Give the listing again word for word, excluding the pictures it contains.

Data segment:
*****
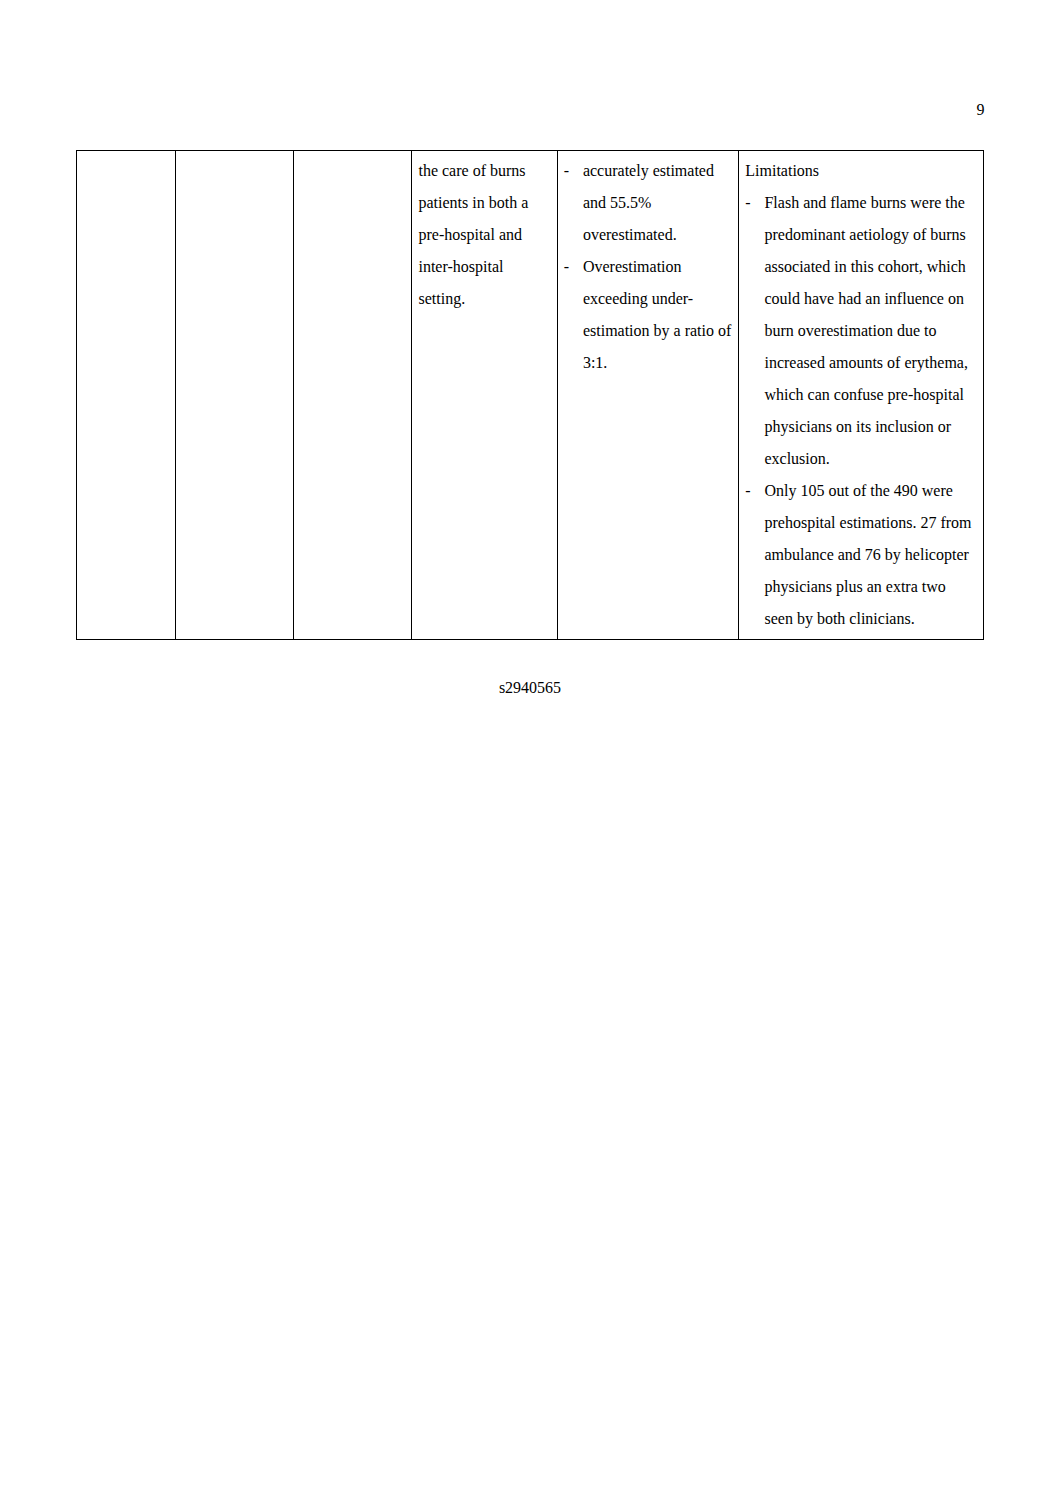9
| | | | the care of burns patients in both a pre-hospital and inter-hospital setting. | accurately estimated and 55.5% overestimated. Overestimation exceeding under-estimation by a ratio of 3:1. | Limitations Flash and flame burns were the predominant aetiology of burns associated in this cohort, which could have had an influence on burn overestimation due to increased amounts of erythema, which can confuse pre-hospital physicians on its inclusion or exclusion. Only 105 out of the 490 were prehospital estimations. 27 from ambulance and 76 by helicopter physicians plus an extra two seen by both clinicians. |
s2940565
*****
Solution to this exercise:
9
| | | | the care of burns patients in both a pre-hospital and inter-hospital setting. | accurately estimated and 55.5% overestimated. Overestimation exceeding under-estimation by a ratio of 3:1. | Limitations Flash and flame burns were the predominant aetiology of burns associated in this cohort, which could have had an influence on burn overestimation due to increased amounts of erythema, which can confuse pre-hospital physicians on its inclusion or exclusion. Only 105 out of the 490 were prehospital estimations. 27 from ambulance and 76 by helicopter physicians plus an extra two seen by both clinicians. |
s2940565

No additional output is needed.